In early 2009, the US-backed Ethiopian invasion of Somalia brought the “war on terror” to Africa. The proxy war was partly in response to the waning political and economic influence of the US across the continent, as rivals such as China sank deeper roots and secured more oil and gas contracts.

Arab Spring

In North Africa and the Arab Middle East, opposition to the war has helped nurture nascent democracy movements that dramatically burst onto the scene in December 2010. Their high point has been the toppling of key US allies, Tunisian President Zine El Abidine Ben Ali and Egyptian President Hosni Mubarak. Since then, a wave of revolt has spread through Libya, Bahrain, Syria and Yemen, with movements on the rise almost everywhere else. Even Saudi Arabia, a staunch US ally, has felt the shockwaves of regional revolutions.

By no means are the movements sweeping the region the direct result of the “war on terror.” Their roots can be traced to the Second Intifada in Palestine in 2000, which laid the foundation on which much of the resistance movements have grown. They also owe their success to the internal opposition movements that persevered through years of repression under brutal dictators. In particular, they were boosted by a period of global anti-war solidarity that reached its zenith in February and March 2003, when literally millions marched to stop the Iraq War.

The combination of indigenous resistance movements in the Arab world and international solidarity has helped improve the terrain on which the Arab Spring emerged over the last year. Although the Arab Spring is far from over, and although it continues to face serious setbacks—not the least of which has been NATO’s intervention in Libya—it nevertheless represents a stunning reversal for US imperialism in the region, especially in light of the US’s ambitious war plans in 2001 and 2002.

Economic crisis

In the midst of the “war on terror,” the US has had to face an additional, unexpected setback: the global economic crisis of 2008, which looks poised to throw the world into another global recession. The crisis has created three serious problems for US imperialism. First, it has made the cost of the war even more expensive in a weakened US economy. Nobel Prize-winning economist Joseph Stiglitz estimates the cost could reach $3 trillion (http://thetim.es/pWiXJx). After a decade at war with no real gains, the US will soon be unable to afford a war on the scale of the last ten years.

Second, the crisis has generated widespread anger and discontent in the US and elsewhere, which appears to be growing: witness the strike waves in Europe and the Occupy Wall Street movement in the US.

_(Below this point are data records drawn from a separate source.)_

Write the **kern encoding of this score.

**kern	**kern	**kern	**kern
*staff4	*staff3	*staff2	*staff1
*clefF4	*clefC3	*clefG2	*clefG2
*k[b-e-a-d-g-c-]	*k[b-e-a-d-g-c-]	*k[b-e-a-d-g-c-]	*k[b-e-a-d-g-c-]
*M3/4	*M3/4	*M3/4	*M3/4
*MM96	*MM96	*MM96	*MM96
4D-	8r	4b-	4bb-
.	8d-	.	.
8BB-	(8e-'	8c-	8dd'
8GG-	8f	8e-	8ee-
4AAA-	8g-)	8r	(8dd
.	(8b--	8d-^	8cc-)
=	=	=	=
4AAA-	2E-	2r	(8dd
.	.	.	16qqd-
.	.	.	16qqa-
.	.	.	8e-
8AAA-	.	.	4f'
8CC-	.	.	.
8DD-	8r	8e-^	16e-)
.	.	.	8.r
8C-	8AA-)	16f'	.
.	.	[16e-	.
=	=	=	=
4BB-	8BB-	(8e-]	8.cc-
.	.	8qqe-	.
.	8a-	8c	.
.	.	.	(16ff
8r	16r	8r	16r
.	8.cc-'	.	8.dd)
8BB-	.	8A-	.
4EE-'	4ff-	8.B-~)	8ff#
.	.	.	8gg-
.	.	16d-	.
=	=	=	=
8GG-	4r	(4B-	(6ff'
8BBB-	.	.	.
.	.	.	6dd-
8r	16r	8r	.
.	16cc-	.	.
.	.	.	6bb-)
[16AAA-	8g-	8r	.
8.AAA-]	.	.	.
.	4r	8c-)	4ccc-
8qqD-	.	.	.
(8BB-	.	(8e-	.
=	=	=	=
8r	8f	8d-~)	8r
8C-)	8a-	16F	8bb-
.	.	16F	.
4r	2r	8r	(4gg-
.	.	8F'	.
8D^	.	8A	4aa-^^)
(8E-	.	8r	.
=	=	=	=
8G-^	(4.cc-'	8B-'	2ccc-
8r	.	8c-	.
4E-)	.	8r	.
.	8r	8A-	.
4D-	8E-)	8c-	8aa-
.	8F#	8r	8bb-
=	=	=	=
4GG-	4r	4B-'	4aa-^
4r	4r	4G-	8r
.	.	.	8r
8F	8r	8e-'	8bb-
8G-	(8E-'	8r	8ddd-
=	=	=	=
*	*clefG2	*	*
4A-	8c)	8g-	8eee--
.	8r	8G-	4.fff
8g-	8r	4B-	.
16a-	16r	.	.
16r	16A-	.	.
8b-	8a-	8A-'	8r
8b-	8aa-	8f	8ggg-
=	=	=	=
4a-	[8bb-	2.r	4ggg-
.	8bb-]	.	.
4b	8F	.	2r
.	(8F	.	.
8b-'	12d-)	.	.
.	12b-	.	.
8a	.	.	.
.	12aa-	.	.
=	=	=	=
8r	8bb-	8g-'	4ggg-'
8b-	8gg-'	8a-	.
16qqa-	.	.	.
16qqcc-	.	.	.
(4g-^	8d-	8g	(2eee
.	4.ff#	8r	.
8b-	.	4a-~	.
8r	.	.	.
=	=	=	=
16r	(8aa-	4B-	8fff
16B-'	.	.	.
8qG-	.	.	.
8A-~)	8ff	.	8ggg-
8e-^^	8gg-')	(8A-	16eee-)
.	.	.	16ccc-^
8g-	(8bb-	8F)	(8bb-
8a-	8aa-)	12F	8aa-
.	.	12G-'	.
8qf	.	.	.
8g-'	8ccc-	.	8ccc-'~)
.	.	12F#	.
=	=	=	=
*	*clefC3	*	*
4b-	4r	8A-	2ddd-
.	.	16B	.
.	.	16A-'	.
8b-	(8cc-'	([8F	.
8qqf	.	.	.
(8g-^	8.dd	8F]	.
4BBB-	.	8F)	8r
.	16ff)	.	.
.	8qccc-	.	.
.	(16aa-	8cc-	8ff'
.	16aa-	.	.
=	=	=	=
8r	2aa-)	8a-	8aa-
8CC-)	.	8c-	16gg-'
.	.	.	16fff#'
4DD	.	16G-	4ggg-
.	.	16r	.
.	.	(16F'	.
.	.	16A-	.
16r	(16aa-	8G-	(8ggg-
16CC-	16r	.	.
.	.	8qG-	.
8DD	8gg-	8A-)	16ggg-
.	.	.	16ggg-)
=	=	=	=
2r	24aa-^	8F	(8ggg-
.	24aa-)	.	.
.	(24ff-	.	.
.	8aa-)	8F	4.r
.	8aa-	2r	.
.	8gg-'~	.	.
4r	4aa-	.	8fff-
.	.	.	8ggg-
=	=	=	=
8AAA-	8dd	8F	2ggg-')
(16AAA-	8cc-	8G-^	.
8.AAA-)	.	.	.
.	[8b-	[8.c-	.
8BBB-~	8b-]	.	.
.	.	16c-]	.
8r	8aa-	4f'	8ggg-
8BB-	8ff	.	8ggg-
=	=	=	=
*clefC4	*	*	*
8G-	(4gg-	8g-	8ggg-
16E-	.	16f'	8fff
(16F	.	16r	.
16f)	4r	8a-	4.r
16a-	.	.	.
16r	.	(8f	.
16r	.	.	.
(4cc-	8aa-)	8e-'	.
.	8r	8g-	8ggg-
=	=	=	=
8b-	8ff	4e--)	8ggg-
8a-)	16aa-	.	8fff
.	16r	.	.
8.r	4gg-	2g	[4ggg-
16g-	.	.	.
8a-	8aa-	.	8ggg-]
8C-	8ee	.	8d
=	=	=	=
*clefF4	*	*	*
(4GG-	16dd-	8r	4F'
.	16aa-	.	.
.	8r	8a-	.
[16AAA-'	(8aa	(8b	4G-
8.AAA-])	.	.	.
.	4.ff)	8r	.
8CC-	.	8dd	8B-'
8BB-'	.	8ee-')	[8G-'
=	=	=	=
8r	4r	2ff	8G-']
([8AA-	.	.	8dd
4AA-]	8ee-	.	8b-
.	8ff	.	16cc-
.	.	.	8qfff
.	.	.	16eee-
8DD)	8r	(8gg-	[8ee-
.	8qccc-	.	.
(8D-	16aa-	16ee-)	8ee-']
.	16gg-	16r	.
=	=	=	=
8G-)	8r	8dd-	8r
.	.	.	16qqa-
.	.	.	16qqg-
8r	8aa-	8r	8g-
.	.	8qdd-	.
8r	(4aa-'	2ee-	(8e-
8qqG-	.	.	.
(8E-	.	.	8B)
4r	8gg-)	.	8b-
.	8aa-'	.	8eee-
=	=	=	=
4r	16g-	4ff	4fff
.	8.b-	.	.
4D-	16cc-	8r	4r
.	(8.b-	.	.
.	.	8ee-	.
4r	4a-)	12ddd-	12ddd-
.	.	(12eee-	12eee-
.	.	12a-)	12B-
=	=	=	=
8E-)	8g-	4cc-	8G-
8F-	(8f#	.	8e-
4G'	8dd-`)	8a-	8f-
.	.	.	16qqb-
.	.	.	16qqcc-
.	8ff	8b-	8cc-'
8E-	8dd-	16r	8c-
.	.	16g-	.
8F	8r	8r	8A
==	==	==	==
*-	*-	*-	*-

Third, and most importantly, the crisis has sparked a deepening discussion about the nature of global capitalism—how it impoverishes billions while prosecuting endless wars—such that ordinary people are now increasingly open to alternatives to the global economic system. The war that was meant to ensure US global dominance in the 21st century appears to have fuelled a reaction that could lead to its undoing.

Herein lies the hope of the Arab Spring, and its potential to spread all over the world. If there is a lesson from the last ten years of war, it is this: resistance matters.

Millions of people, from Afghanistan and Iraq to Palestine and Somalia, have refused to accept the agenda imposed by the “war on terror.” Their resistance has made possible the emergence of movements that are now considering more than just opposition to war and imperialism. They are taking the first steps to change the world around them, and on terms that put the interests of humanity before those of global capital.

We still have a very long way to go, but the entry onto the world stage of masses of ordinary people, taking their lives into their own hands, is a major development. After ten long years of war, there is now hope that we might be able to stop it.

As the resistance movements show, it will be up to ordinary people to do it. The slogan on the homemade placard of a single Wall Street protester seems to say it best:

“We’re the ones we’ve been waiting for.”